Mit Blockaden, Demonstrationen und Streiks protestieren Libanesen gegen die wirtschaftliche Misere

Explosive Stimmung

Libanesen und Libanesinnen protestieren gegen die wirtschaftliche Notlage, ein landesweiter Streik steht bevor. Die Wut richtet sich auch gegen die Unfähigkeit der politischen Führung und gegen Manipulationen des Generalstaatsanwalts, der die Ermittlungen wegen der katastrophalen Explosion am Beiruter Hafen 2020 hintertreibt.

Hunderte Protestierende zogen vergangene Woche zur Zentralbank in Beirut, sie blockierten die Zufahrtswege und setzten Mülltonnen in Brand.

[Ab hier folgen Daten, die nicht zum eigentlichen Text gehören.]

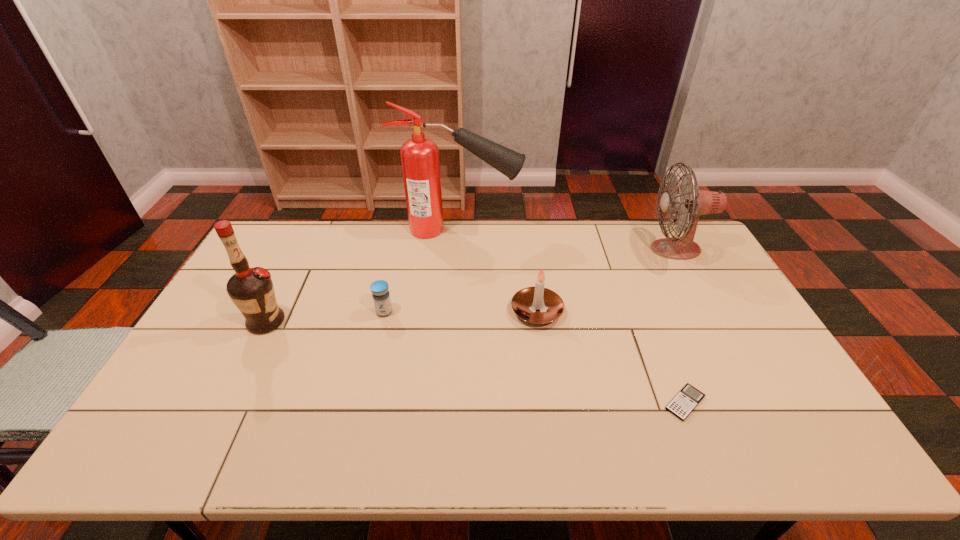
The image size is (960, 540). Identify the location of free space between the shortest object and the third shortest object. (611, 357).

The height and width of the screenshot is (540, 960). I want to click on unoccupied position between the fifth tallest object and the second object from right to left, so pos(535,357).

Identify the location of free space between the candle and the fifth tallest object. (461, 312).

The height and width of the screenshot is (540, 960). What are the coordinates of `free space between the medicine and the tallest object` in the screenshot? It's located at (421, 271).

The width and height of the screenshot is (960, 540). I want to click on free space between the candle and the rightmost object, so click(606, 280).

The width and height of the screenshot is (960, 540). Identify the location of unoccupied area between the shortest object and the liquor. (475, 362).

This screenshot has height=540, width=960. Find the location of `the fourth closest object relative to the calculator`. the fourth closest object relative to the calculator is located at coordinates (381, 297).

Locate which object is the second closest to the candle. Please provide its 2D coordinates. Your answer should be formatted as a tuple, i.e. [(x, y)], where the tuple contains the x and y coordinates of a point satisfying the conditions above.

[(420, 162)]

You are a GUI agent. You are given a task and a screenshot of the screen. Output one action in this format:
    pyautogui.click(x=<x>, y=<y>)
    Task: Click on the free location that satisfies the following two spatial constraints: 1. in front of the fan to direct airflow; 2. on the front side of the medicine
    The image size is (960, 540).
    Given the screenshot: What is the action you would take?
    pyautogui.click(x=709, y=312)

Find the location of a particular element. The image size is (960, 540). vacant space that satisfies the following two spatial constraints: 1. at the nozzle of the candle; 2. on the left side of the fire extinguisher is located at coordinates (454, 311).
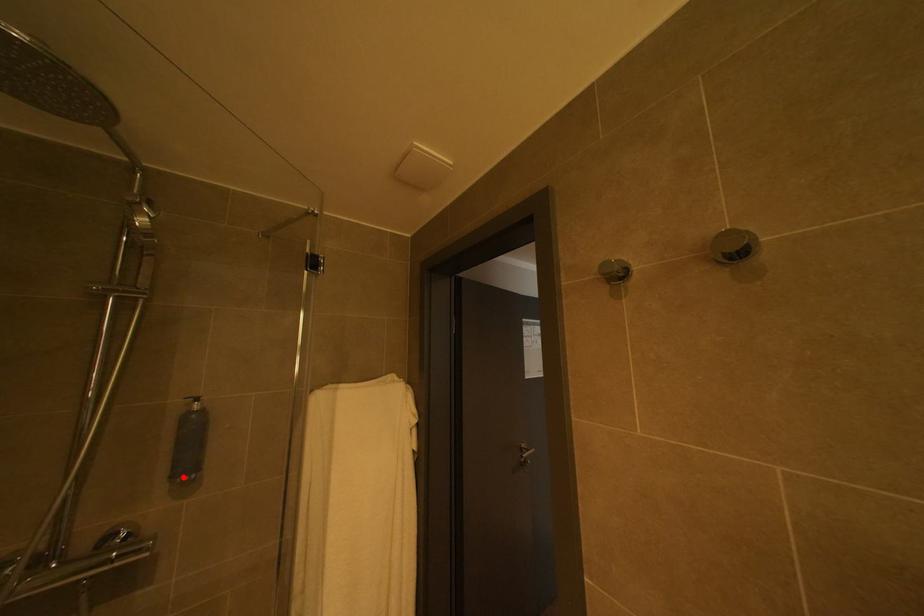
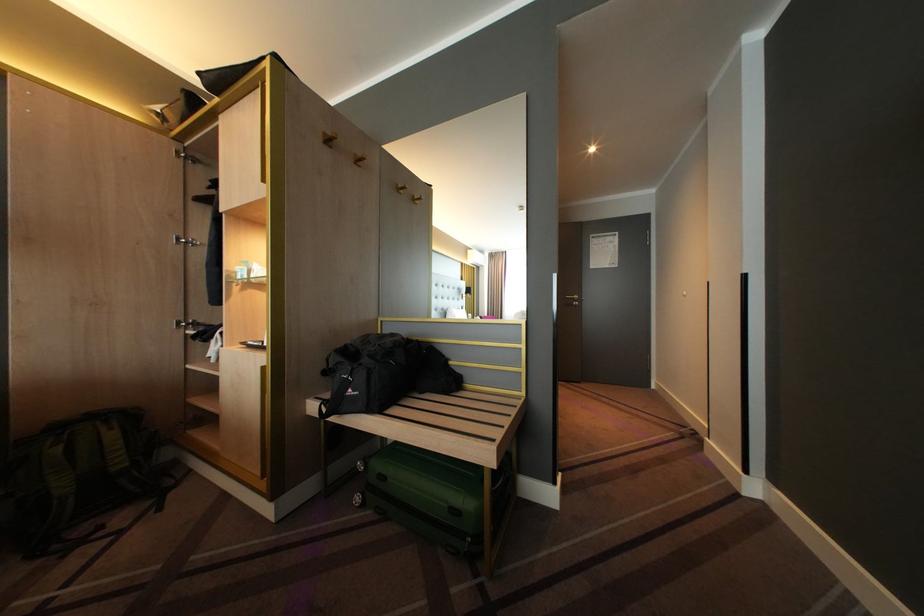
Question: I am providing you with two images of the same scene from different viewpoints. A red point is marked on the first image. At the location where the point appears in image 1, is it still visible in image 2?

Choices:
 (A) Yes
 (B) No

Answer: (B)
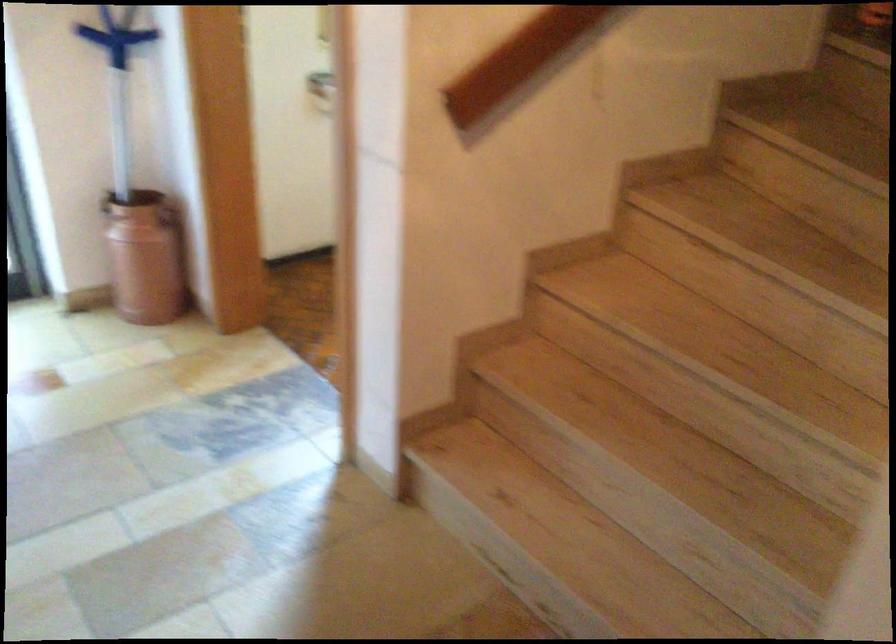
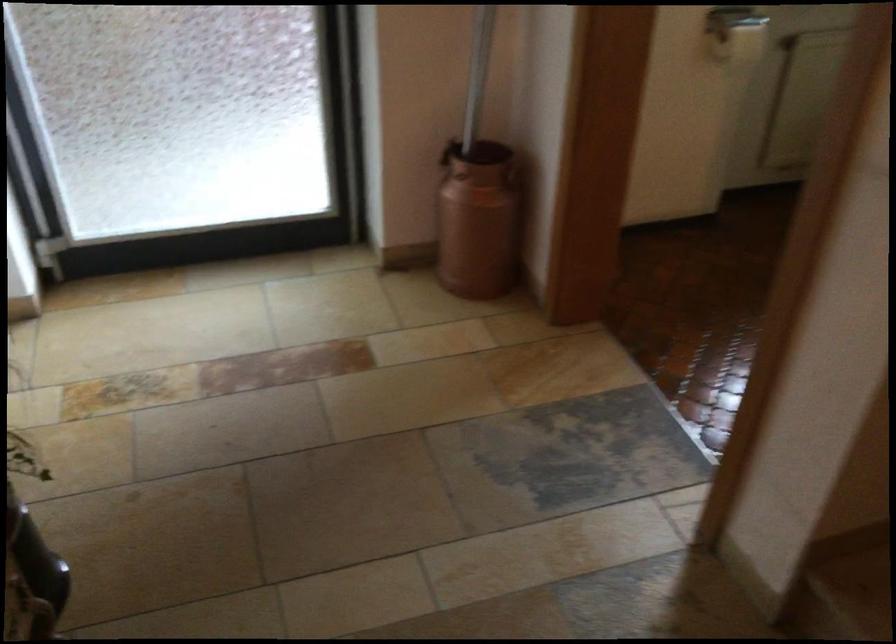
The point at (144, 254) is marked in the first image. Where is the corresponding point in the second image?

(478, 220)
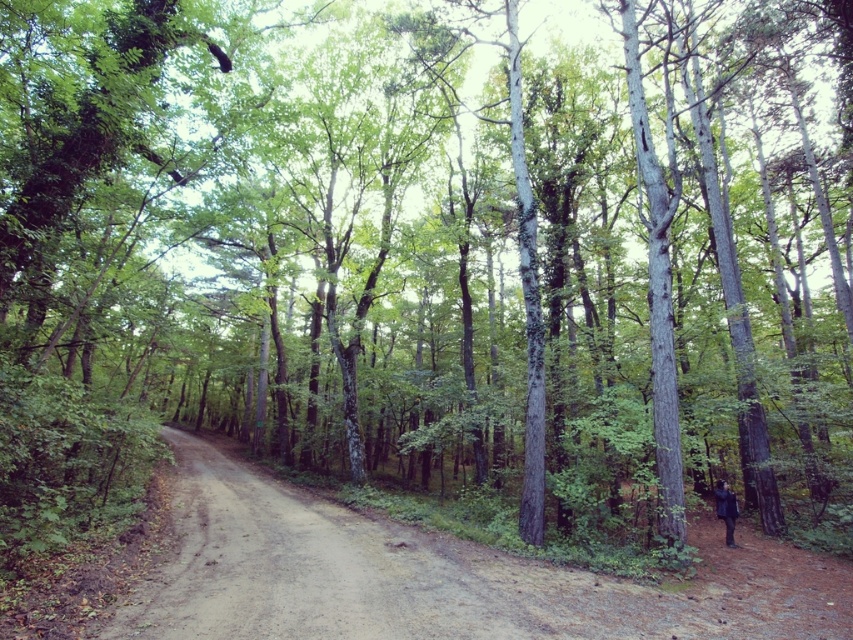
You are a hiker standing at the edge of the forest and see the brown dirt track at center ahead of you. If your backpack has a weight limit of 10 kilograms and you need to reach the track within 5 meters, can you carry a 5kg water bottle and still make it?

The brown dirt track at center is 5.49 meters away. Since the backpack can carry 5kg and you need to reach within 5 meters, the distance is slightly over the limit. Therefore, you cannot reach the track within the required distance.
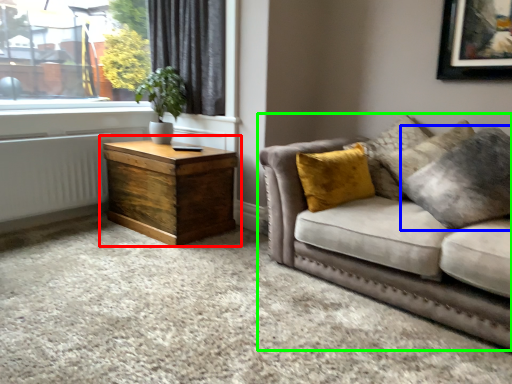
Question: Estimate the real-world distances between objects in this image. Which object is closer to nightstand (highlighted by a red box), pillow (highlighted by a blue box) or studio couch (highlighted by a green box)?

Choices:
 (A) pillow
 (B) studio couch

Answer: (B)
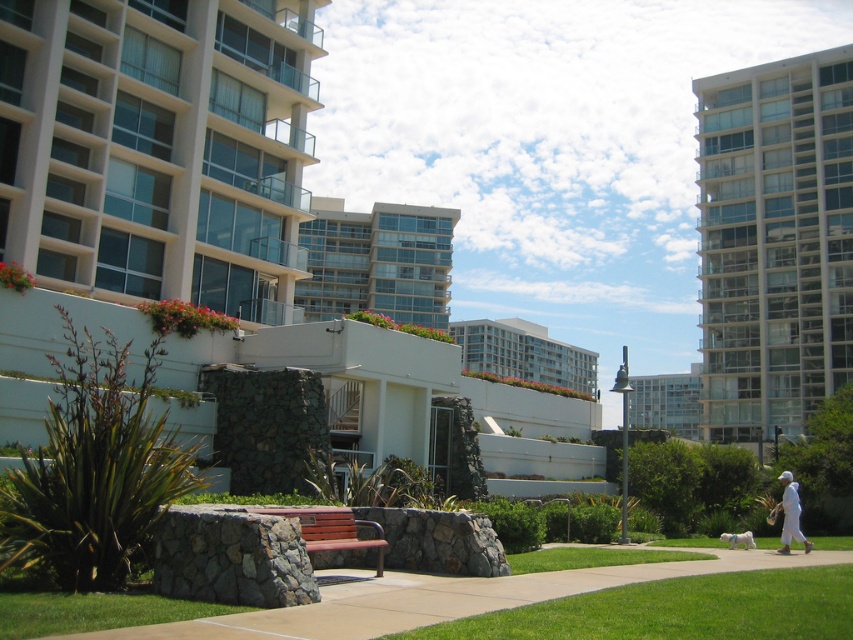
You are standing at the point marked by the coordinates point (677, 611) in the image. Based on the scene description, what would you most likely see directly below you?

The point (677, 611) indicates green grass at lower center, so you would most likely see green grass directly below you.

You are a delivery person trying to park your bike. You see the concrete pavement at center and the white glossy building at center. Which one is a better spot to park your bike?

The concrete pavement at center is located below the white glossy building at center, so it is more accessible and level, making it a better spot to park your bike.

Based on the photo, you are standing at the edge of the landscaped area in the urban setting. You see the green grass at lower center and the white matte person at lower right. Which object is closer to you?

The green grass at lower center is smaller than the white matte person at lower right, so it is closer to you.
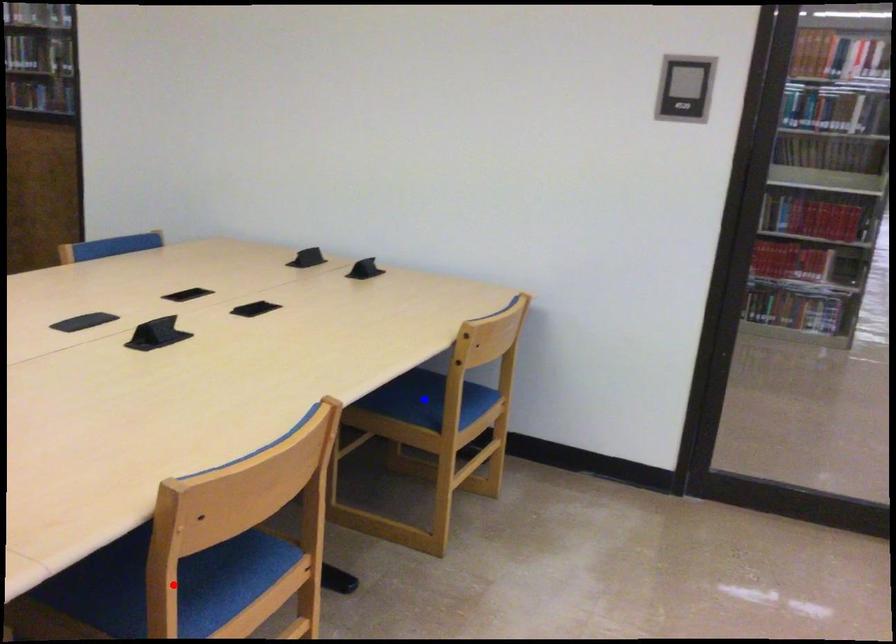
Question: In the image, two points are highlighted. Which point is nearer to the camera? Reply with the corresponding letter.

Choices:
 (A) blue point
 (B) red point

Answer: (B)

Ein Großaufgebot der Polizei sicherte das Gebiet um die Zentralbank, die viele Libanesen und Libanesinnen für den wirtschaftlichen Absturz verantwortlich machen.

Tatsächlich ist Libanons Wirtschaft auf einer rasanten Talfahrt. Seit 2019 hat die Landeswährung 97 Prozent ihres Werts verloren. Die Inflation ist so hoch wie nie zuvor. Ein US-Dollar kostete zeitweilig über 60 000 Libanesische Pfund (LBP), ein Kursverlust von über 30 000 LBP im Vergleich zu Februar 2022. 1997 war die Währung zum Kurs von eins zu 1 500 an den US-Dollar gekoppelt worden; diese Regelung steht nur noch auf dem Papier, der Schwarzmarktkurs ist der entscheidende.

Der Libanon hat weiterhin keine neue Regierung: Neun Monate nach der Parlamentswahl gibt es noch immer kein Kabinett, das das geschäftsführende ablösen könnte.

Aufgrund dieser Entwertung sind unter anderem die Preise für Benzin, Heizöl und Gas immens gestiegen – zuletzt um über zehn Prozent in nur sieben Tagen. Die Tankstellen wurden dar­aufhin kurzzeitig geschlossen, da die Mineralölkonzerne auf eine neue Bepreisung durch die Regierung warteten. Das Energieministerium legt bislang einmal wöchentlich neue Preise fest, wegen des exponentiellen Währungsverfalls will es nun zwei Mal täglich aktualisierte Preislisten veröffentlichen – dem Schwarzmarktkurs des Dollars folgend.

Auch die Berufsvertretung der Bäckereien geht auf die Barrikaden. Sie droht, die Bäckereien zu schließen, falls die geschäftsführende Regierung die Brotpreise nicht anhebt. Der Staat bezuschusst die Einfuhr von Weizen und bestimmt dadurch die Preise. Aufgrund der steigenden Inflation wird der Import und damit das Mehl immer teurer, das Backgeschäft rentiert sich kaum noch.